The bank's first president was Owen Wilson Davis, who on June 16, 1863, provided money to buy horses for the First Troop Philadelphia City Cavalry so it could deploy to meet the Confederate Army at Gettysburg.

The bank's president from 1863 to 1873 was Clarence Howard Clark, Sr.

===20th century===
In 1955, First National Bank merged with the Bank of North America and Trust Company, a successor to the Bank of North America, to become The First Pennsylvania Banking and Trust Company. This firm became Corestates which was acquired by First Union, which became Wachovia Bank, which was acquired by Wells Fargo in 2009.

== Building==
The bank commissioned a new building at 315 Chestnut Street, which became "an anchor of what was America's original Wall Street." Designed by Philadelphia architect John McArthur Jr., for a fee of $3,500, the building's cornerstone was laid on May 23, 1866, and it was completed by contractor John Rice for $121,300 ($ today).

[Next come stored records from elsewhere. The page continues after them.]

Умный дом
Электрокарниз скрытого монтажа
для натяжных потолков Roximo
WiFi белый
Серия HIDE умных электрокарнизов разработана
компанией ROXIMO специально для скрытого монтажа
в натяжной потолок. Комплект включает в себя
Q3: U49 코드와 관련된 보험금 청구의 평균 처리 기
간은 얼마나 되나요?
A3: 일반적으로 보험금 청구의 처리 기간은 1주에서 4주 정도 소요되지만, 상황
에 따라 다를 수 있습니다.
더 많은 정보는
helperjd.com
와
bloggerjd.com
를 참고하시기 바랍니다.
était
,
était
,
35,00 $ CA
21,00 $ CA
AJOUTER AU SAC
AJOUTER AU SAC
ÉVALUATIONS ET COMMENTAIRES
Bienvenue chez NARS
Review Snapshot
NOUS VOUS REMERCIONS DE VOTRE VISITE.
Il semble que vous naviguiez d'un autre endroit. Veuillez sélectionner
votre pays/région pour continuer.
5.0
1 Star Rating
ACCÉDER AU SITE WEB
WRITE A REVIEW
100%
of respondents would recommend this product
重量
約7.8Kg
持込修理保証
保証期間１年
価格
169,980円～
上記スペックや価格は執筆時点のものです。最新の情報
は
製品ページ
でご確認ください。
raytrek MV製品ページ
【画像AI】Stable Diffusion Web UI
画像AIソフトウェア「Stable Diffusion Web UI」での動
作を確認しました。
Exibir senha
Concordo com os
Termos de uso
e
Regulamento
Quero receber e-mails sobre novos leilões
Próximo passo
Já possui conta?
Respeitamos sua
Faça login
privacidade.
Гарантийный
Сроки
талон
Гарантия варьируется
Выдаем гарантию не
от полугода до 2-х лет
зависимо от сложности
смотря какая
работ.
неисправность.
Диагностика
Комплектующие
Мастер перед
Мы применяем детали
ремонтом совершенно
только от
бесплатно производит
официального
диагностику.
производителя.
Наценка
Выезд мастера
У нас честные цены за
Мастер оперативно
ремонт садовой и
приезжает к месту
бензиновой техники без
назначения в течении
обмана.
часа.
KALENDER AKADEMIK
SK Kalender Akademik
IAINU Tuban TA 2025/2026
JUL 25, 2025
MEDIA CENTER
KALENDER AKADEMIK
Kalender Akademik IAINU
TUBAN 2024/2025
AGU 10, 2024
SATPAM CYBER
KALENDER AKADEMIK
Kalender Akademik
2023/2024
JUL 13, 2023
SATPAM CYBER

The vault and locks were provided by Farrell and Herring for $16,310.

The Historic American Buildings Survey describes the building as a "Masonry and brick building; rectangular plan 60' × 82' []; two stories high; symmetrical, three-bay facade; architectural membering of the facade with pedestals, engaged columns and piers, belt course, entablatures, cornice and roof balustrade; round-headed openings." It was considered "outstanding as an example of the Palazzo facade adapted to a bank building".

In 1953, the interior was stripped, and the building later became vacant.

In 1995, the building was acquired by the Chemical Heritage Foundation, which renovated it as a museum of the history of chemistry. As of February 1, 2018, the Chemical Heritage Foundation was renamed the Science History Institute.